Some of the manufacturing solutions from the past are not applicable in the modern world. For instance, the cost of labour is one that cannot be solved in the ‘traditional’ way. In the past, many companies simply moved production to lower cost economies in order to save cost. However, this is not always appropriate now. Labour costs in manufacturing have risen in countries such as China and stagnated in Western economies. At the same time, there are potential concerns with delivery times and product quality with regards to components made in the Far East. Sometimes, the first step in becoming agile is making the decision to step away from traditional solutions and traditional thinking and instead, find new ways to maintain high product quality at acceptable cost.

Flexibility through outsourcing

Finding success in today’s commercial environment usually means responding quickly and efficiently to changes in technology or market conditions. One way of doing this is to outsource the manufacture of electronic components, such as printed circuit board assemblies (PCBAs), to a contract electronics manufacturer (CEM). This allows companies to focus on their core expertise, reduces risk and cost, and accelerate time to market.

However, outsourcing has changed. In many cases, it is no longer simply ‘farming out’ production to the cheapest provider.

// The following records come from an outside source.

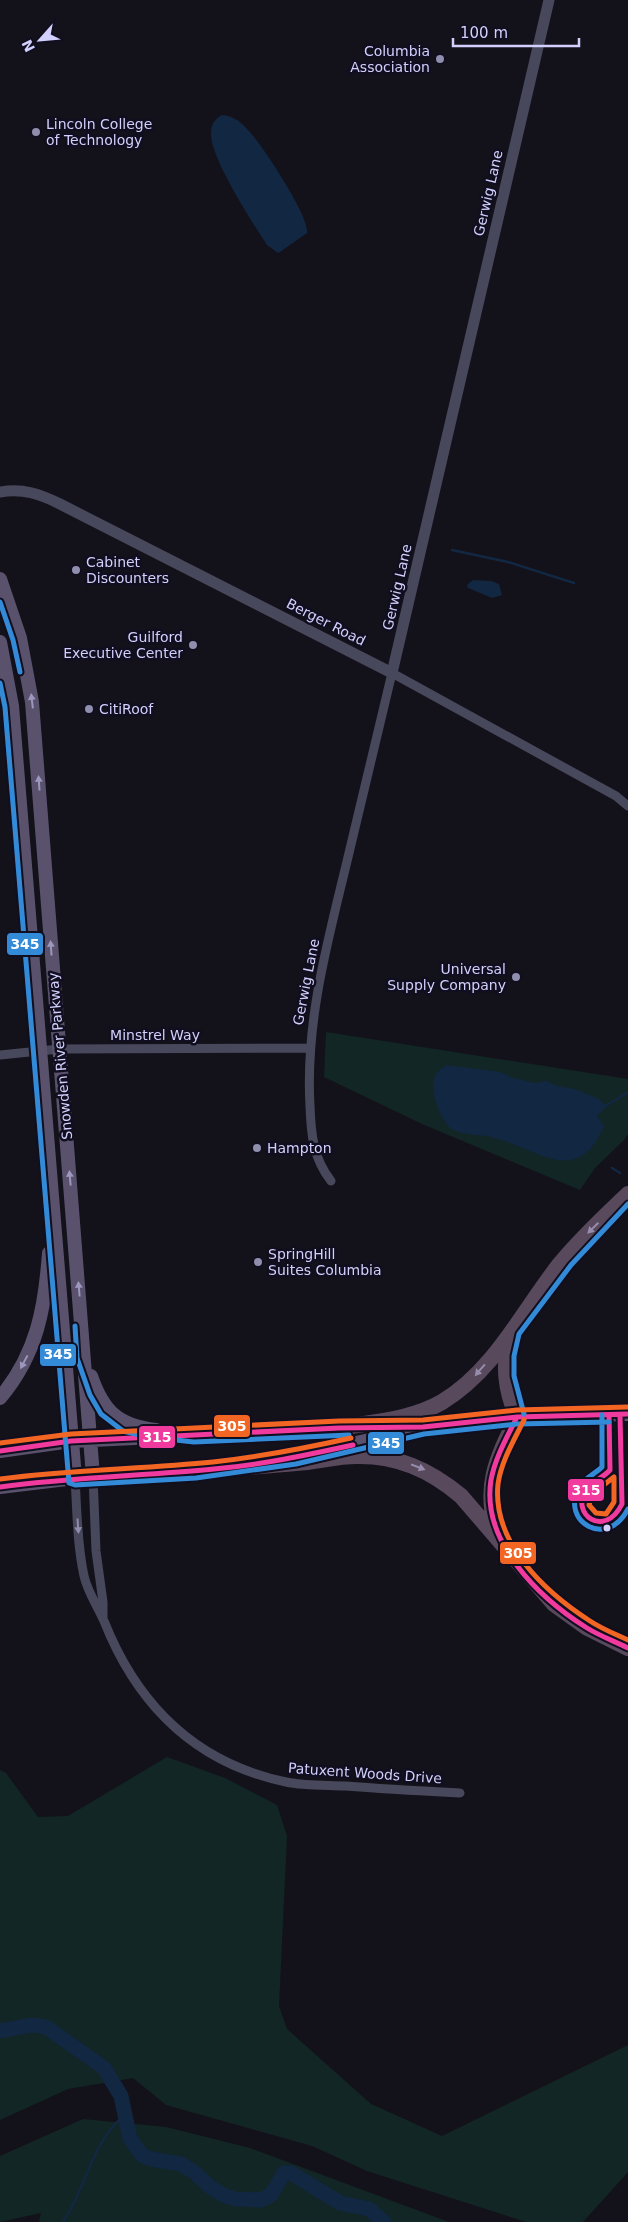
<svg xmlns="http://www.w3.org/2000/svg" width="628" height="2222" font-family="'DejaVu Sans',sans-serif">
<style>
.green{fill:#122625}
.water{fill:#122741}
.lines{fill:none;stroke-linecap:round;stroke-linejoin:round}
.stream{stroke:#122741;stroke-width:2.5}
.river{stroke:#122741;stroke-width:15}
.minor{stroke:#48485c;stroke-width:9}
.tertiary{stroke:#48485c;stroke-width:11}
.primary{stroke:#5a526d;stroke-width:14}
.motorway{stroke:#59495d;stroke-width:16}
.bus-1-casing{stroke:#100e1f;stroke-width:9}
.bus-2-casing{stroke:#100e1f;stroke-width:9}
.bus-3-casing{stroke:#100e1f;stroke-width:9}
.bus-1{stroke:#f13a9d;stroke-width:5}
.bus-2{stroke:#338bd7;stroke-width:5}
.bus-3{stroke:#f26522;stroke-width:5}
.oneway{fill:#9c97bc}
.oneway2{fill:#968cac}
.oneway3{fill:#8d8cac}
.poi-dot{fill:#8f8ead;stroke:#100e1f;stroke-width:2}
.bus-dot{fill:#d2d0fc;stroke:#100e1f;stroke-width:2}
.labels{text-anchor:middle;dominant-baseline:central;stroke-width:5;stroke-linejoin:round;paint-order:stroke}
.poi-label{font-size:14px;fill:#d2d0fc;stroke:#100e1f;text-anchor:start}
.street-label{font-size:14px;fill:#d2d0fc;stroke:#100e1f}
.line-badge{stroke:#100e1f;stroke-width:2}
.badge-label{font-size:14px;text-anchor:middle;font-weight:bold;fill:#fff}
</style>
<rect width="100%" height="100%" fill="#13121b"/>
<path class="green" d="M 326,1032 L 628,1079 L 628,1134 L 624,1140 L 595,1168 L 580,1190 L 422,1124 L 324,1077 Z
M 167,1757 L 225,1778 L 277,1805 L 287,1836 L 279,2006 L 287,2029 L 371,2104 L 442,2136 L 628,2045 L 628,2172 L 583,2222 L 526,2222 L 367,2171 L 312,2146 L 166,2105 L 133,2078 L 68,2089 L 0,2120 L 0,1770 L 6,1773 L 38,1817 L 68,1816 Z
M 83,2119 L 166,2127 L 250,2148 L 449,2222 L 39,2222 L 41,2213 L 0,2222 L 0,2156 Z"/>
<path class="water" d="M 222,115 C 233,116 240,121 248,130 C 261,143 310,217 307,233 L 280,252 L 278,253 L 267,245 C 252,222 211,159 211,134 C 211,125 214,119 222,115 Z
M 473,580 L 491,581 L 499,584 L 502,595 L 492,598 L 468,588 L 467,585 Z
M 446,1065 L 501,1072 L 510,1077 L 534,1083 L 547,1081 L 557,1086 L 575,1089 L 599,1099 L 607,1106 L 597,1116 L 604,1126 C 578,1187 541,1151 498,1139 C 484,1134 468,1136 453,1130 C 442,1124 429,1091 434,1079 C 436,1072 441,1069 446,1065 Z"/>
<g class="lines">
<path class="stream" d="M 452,550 L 508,562 L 574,583
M 607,1105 L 628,1092
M 612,1168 L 620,1173
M 63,2222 C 87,2187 91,2141 126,2114"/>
<path class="river" d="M 0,2031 L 32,2025 L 46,2027 L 104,2068 L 121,2096 L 130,2139 L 143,2156 L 151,2159 L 181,2164 L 194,2172 L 209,2186 L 223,2195 L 235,2199 L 261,2200 L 271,2195 L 284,2173 L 291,2173 L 340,2203 L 369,2209 L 384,2222"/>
<path class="minor" d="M 0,1055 L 59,1049 L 309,1048
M 331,1181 C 313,1158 311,1134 310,1106 C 305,1019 329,937 349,853 C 363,793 378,733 392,673 L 616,796 L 628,806
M 93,1476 L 96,1551 L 103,1602 L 103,1618
M 75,1478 C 77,1510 77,1544 84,1576 C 88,1593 97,1605 104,1621 C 137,1704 195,1763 286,1782 C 305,1786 326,1785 346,1786 C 384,1789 422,1791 460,1793"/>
<path class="tertiary" d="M 0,492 C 23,488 40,494 60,504 L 392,673 L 549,0"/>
<path class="primary" d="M 0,579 L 20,638 L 32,702 L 93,1476
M 0,642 L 12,706 L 75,1478
M 91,1376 C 103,1411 118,1426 156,1430
M 0,1398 C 37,1354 45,1308 49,1253
M 375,1428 L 423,1427 L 517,1417 L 628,1414
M 0,1451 L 71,1441 L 348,1428
M 302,1455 L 401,1433
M 0,1487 L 75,1478 L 207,1469"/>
<path class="motorway" d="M 339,1428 C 373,1422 411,1420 442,1402 C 494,1371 523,1311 559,1265 C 580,1239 604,1217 628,1194
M 196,1471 C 229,1468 262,1466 296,1463 C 316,1462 336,1456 356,1456 C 397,1455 430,1470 461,1496 L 554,1604 L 586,1627 L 628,1648
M 498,1533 C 482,1488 497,1458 517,1417 C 505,1389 503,1365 510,1336"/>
<defs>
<path id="bus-1" d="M 609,1415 L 610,1470 C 603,1478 592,1481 586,1490 C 570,1513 604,1540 622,1504 L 620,1415
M 517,1417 C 507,1437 495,1458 491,1480 C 481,1542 539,1598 587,1628 C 600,1636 614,1641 628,1648
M 0,1451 L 71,1441 L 339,1428 L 423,1427 L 517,1417 L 628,1414
M 0,1487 C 71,1477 142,1476 214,1469 C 261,1465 307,1455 353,1445"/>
<path id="bus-2" d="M 0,602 L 13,640 L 20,672
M 0,683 L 5,707 L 69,1483 L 75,1485 L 196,1478 L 296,1464 L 424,1434 L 517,1424 L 609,1422
M 75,1326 L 77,1358 L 90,1395 L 101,1414 L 123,1431 L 148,1437 L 194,1442 L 349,1435
M 524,1414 L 514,1376 L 514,1356 L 519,1334 L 571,1265 L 628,1204
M 602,1415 L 602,1467 C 595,1474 584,1478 579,1488 C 560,1521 607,1550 628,1509"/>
<path id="bus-3" d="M 524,1420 C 514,1440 501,1462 498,1484 C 492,1543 545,1592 590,1621 C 602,1629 615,1634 628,1640
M 0,1443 L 71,1434 L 339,1421 L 423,1420 L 517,1410 L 628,1407
M 614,1477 L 614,1502 L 606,1514 L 596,1513 L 589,1505 L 592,1494 Z
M 0,1479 C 71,1470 142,1469 213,1462 C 259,1457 306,1448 351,1438"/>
</defs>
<use href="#bus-1" class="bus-1-casing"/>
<use href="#bus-2" class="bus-2-casing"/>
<use href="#bus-3" class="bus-3-casing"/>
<use href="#bus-1" class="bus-1"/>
<use href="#bus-2" class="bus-2"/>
<use href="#bus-3" class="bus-3"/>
</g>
<defs><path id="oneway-solid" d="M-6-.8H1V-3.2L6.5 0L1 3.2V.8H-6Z" transform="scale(1.25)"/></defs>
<g class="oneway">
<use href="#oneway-solid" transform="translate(32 701) rotate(-97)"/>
<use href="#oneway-solid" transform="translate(39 783) rotate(-94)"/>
<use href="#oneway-solid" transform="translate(51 948) rotate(-94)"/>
<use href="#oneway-solid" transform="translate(70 1178) rotate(-95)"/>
<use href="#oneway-solid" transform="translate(79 1289) rotate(-95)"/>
<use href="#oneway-solid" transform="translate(24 1362) rotate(118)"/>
</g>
<g class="oneway2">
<use href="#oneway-solid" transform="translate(593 1228) rotate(136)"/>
<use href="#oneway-solid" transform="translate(480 1370) rotate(131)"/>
<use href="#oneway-solid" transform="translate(418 1467) rotate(21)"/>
</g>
<use class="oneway3" href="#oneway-solid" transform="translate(78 1526) rotate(86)"/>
<g class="poi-dot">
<circle cx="440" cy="59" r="5"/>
<circle cx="36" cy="132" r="5"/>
<circle cx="76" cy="570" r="5"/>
<circle cx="193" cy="645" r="5"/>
<circle cx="89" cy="709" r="5"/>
<circle cx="516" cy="977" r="5"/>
<circle cx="257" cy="1148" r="5"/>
<circle cx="258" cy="1262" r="5"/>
</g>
<circle class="bus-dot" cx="607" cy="1528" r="4.5"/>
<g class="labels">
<g class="poi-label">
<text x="430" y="51" text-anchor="end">Columbia<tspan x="430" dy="16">Association</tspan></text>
<text x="46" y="124">Lincoln College<tspan x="46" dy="16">of Technology</tspan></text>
<text x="86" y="562">Cabinet<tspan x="86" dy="16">Discounters</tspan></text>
<text x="183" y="637" text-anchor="end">Guilford<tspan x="183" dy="16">Executive Center</tspan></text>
<text x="99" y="709">CitiRoof</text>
<text x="506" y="969" text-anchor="end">Universal<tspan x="506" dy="16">Supply Company</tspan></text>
<text x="267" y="1148">Hampton</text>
<text x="268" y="1254">SpringHill<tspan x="268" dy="16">Suites Columbia</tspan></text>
</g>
<g class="street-label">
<text transform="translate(488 193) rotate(-77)">Gerwig Lane</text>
<text transform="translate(397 587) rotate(-77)">Gerwig Lane</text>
<text transform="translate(326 622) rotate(27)">Berger Road</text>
<text transform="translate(306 982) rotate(-79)">Gerwig Lane</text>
<text x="155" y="1035">Minstrel Way</text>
<text transform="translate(60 1056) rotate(-95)">Snowden River Parkway</text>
<text transform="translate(365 1773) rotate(4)">Patuxent Woods Drive</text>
</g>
</g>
<g class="line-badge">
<rect x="6" y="932" width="38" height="24" rx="5" fill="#338bd7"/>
<rect x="39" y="1343" width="38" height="24" rx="5" fill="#338bd7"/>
<rect x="213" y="1414" width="38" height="24" rx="5" fill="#f26522"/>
<rect x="138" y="1425" width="38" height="24" rx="5" fill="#f13a9d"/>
<rect x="367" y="1431" width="38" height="24" rx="5" fill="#338bd7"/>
<rect x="567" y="1478" width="38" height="24" rx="5" fill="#f13a9d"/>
<rect x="499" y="1541" width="38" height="24" rx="5" fill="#f26522"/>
</g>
<g class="badge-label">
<text x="25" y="949">345</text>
<text x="58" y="1359">345</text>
<text x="232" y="1431">305</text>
<text x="157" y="1442">315</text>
<text x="386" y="1448">345</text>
<text x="586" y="1495">315</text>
<text x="518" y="1558">305</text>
</g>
<g transform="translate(40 40) rotate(243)" stroke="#100e1f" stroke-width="4" paint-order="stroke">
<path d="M0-4L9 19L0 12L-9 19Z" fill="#d2d0fc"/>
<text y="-8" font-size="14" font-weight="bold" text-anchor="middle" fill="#d2d0fc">N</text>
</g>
<path d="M453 38v8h126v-8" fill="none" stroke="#d2d0fc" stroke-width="2.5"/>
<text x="460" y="38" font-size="15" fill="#d2d0fc" stroke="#100e1f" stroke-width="4" paint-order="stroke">100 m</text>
</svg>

In the fast-moving world of modern electronics, manufacturers must be able to guarantee product quality and delivery times. The old model, of simply moving production to a lower-cost economy, is no longer applicable.

Instead, manufacturers are increasingly keen to introduce ‘re-shoring’, making their products as close to home as possible. This means taking on a cost competitive CEM that can provide the necessary speed and quality of manufacture with the ability to ‘add value’ to products. These can be achieved when a CEM is properly selected and brings a number of advantages.

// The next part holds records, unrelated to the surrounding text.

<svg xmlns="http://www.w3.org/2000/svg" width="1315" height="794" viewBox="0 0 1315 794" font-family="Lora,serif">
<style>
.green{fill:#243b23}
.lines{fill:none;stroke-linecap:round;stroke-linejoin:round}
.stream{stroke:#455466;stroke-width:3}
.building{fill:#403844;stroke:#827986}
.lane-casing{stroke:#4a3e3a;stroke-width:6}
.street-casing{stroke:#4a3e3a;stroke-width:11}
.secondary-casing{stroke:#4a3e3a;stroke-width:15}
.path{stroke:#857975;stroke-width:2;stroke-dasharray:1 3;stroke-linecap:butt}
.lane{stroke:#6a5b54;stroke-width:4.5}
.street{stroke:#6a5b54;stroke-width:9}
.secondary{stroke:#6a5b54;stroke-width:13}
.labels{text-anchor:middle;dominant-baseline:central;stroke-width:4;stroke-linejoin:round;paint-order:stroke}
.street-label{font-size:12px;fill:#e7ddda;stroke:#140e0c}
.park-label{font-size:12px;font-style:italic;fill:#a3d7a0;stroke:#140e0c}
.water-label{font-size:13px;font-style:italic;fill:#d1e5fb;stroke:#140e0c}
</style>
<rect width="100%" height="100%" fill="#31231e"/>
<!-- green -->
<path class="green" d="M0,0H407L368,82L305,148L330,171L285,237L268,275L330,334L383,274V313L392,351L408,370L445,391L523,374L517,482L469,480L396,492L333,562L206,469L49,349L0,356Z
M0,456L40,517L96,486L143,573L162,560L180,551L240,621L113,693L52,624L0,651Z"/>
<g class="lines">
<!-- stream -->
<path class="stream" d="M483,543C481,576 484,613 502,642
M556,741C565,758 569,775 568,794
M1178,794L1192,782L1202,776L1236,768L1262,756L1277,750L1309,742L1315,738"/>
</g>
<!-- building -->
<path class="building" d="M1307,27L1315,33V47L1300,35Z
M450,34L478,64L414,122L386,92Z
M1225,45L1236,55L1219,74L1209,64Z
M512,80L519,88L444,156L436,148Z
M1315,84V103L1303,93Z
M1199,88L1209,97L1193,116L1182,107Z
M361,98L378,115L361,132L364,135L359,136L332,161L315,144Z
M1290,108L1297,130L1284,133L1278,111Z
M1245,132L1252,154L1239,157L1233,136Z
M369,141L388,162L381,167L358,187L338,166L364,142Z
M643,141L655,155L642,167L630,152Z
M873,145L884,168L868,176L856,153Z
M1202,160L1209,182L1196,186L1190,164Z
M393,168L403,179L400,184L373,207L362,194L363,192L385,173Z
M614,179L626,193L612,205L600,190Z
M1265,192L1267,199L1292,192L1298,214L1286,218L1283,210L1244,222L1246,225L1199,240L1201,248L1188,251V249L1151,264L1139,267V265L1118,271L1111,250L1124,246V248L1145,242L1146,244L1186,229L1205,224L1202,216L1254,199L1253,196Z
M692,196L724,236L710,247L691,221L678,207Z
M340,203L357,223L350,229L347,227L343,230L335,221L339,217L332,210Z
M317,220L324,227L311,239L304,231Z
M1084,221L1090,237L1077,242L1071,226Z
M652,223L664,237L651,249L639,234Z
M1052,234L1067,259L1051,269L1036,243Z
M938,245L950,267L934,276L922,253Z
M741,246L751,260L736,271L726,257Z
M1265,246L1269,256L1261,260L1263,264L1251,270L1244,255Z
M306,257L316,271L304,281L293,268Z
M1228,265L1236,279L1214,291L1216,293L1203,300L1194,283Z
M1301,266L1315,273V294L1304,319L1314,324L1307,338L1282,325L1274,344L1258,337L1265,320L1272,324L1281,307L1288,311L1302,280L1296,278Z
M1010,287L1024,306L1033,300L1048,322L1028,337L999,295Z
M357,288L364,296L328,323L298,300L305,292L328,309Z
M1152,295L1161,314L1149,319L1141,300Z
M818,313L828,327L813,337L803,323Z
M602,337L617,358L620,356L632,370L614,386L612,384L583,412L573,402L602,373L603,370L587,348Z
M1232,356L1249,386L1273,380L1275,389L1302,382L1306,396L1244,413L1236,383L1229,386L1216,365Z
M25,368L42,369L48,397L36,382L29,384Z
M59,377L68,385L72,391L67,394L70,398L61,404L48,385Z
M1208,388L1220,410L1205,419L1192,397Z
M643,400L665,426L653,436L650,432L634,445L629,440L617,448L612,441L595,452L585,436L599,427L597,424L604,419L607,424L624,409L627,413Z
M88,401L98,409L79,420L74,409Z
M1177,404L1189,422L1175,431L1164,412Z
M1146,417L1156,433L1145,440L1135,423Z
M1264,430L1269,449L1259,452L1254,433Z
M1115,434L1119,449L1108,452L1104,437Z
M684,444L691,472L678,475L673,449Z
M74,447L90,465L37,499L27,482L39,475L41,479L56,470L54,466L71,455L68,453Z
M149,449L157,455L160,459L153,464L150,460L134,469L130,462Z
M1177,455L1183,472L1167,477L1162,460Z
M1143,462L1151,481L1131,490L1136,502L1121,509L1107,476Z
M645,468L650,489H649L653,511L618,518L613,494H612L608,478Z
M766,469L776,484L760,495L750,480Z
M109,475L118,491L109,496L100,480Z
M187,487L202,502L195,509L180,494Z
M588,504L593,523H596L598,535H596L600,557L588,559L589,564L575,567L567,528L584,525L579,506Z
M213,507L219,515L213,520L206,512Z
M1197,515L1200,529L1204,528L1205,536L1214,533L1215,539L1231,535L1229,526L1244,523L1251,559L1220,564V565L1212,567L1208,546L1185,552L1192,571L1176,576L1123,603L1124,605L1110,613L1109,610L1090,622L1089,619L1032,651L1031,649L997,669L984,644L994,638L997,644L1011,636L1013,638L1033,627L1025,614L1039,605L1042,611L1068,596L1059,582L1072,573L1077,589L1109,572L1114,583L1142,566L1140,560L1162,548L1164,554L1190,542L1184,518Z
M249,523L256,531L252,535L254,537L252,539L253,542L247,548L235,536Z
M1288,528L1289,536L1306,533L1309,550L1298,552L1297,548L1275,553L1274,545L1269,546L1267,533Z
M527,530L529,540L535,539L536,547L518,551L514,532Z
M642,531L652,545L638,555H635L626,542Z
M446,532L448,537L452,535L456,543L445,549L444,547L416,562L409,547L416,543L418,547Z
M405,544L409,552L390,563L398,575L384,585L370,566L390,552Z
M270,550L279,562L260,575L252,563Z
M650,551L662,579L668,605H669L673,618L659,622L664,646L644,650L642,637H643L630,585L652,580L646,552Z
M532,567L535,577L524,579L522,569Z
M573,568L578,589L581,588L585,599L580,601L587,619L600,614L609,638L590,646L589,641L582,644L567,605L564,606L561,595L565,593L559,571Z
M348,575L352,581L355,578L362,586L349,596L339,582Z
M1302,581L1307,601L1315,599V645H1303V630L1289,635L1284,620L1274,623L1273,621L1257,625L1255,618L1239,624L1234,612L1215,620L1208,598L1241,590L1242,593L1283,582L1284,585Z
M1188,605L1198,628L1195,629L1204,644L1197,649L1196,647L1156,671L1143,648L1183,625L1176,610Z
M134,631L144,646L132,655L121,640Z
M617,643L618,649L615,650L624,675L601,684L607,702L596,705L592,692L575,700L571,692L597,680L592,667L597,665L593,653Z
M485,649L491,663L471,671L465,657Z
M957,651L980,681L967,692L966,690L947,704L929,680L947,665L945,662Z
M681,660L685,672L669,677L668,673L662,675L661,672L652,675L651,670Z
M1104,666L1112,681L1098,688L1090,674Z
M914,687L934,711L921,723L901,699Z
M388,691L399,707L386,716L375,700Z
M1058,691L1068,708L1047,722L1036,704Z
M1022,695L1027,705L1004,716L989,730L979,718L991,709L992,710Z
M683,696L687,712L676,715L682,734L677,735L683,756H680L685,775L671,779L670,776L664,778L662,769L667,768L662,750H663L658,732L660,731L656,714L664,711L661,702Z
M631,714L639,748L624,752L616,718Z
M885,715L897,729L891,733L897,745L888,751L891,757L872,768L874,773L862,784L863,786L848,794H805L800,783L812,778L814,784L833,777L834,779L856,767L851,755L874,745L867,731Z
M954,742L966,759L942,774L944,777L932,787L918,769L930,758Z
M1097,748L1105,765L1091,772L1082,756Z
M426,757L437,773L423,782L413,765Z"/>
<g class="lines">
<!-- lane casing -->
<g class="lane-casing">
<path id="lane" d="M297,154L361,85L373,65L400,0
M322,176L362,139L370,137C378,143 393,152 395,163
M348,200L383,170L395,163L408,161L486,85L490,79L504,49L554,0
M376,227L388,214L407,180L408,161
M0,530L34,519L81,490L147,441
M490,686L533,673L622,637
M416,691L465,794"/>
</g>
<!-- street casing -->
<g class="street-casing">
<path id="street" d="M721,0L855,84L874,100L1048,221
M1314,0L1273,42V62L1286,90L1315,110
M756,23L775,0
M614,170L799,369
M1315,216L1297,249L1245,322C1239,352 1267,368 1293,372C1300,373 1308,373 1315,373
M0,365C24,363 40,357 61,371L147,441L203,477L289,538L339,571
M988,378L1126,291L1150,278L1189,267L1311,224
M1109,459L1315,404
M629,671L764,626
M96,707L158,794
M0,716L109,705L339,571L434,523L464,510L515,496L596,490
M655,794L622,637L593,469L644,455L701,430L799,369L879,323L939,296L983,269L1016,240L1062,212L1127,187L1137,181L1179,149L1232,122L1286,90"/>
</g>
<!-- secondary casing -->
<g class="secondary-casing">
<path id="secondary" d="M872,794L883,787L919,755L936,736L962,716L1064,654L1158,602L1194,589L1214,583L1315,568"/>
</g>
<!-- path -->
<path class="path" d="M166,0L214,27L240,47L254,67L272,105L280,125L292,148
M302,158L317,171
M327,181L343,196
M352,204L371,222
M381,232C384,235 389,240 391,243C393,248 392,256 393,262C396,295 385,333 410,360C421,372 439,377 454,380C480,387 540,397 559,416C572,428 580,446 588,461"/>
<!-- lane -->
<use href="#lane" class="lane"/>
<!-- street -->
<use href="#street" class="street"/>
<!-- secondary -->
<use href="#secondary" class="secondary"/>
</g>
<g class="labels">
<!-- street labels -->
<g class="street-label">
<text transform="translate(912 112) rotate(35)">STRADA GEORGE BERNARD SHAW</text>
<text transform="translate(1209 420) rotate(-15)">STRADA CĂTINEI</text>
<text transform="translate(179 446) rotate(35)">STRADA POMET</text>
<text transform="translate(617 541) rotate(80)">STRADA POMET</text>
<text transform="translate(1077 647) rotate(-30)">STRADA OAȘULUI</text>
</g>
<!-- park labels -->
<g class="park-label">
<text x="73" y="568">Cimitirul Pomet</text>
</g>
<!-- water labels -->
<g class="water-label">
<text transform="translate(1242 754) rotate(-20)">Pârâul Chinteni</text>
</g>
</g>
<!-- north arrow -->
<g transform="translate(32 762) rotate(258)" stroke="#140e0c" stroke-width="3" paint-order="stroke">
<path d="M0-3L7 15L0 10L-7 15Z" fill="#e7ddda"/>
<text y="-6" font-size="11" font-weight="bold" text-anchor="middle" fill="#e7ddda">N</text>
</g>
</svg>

Firstly, outsourcing in this way eliminates the need to invest money and time setting up specialised manufacturing systems, such as high-volume surface mount lines. It can also improve the resilience and efficiency of the component supply chain. A good CEM can source parts effectively, in large volumes, from accredited suppliers.

CEMs can also add value to the process, by helping manufacturers to optimise the design of their PCBAs and electro-mechanical assemblies. With their in-depth knowledge of the manufacturing process, CEMs know how to simplify the manufacture of products, which can help to reduce cost, improve quality and enhance performance or functionality.

Manufacturing agility requires work if it is to be spread throughout a company. However, the desire to think in new ways and not to accept outdated ‘solutions’ to problems, is a step in the right direction. Becoming agile really could be the difference between success and failure – at a time when opportunities are rife within electronics manufacture.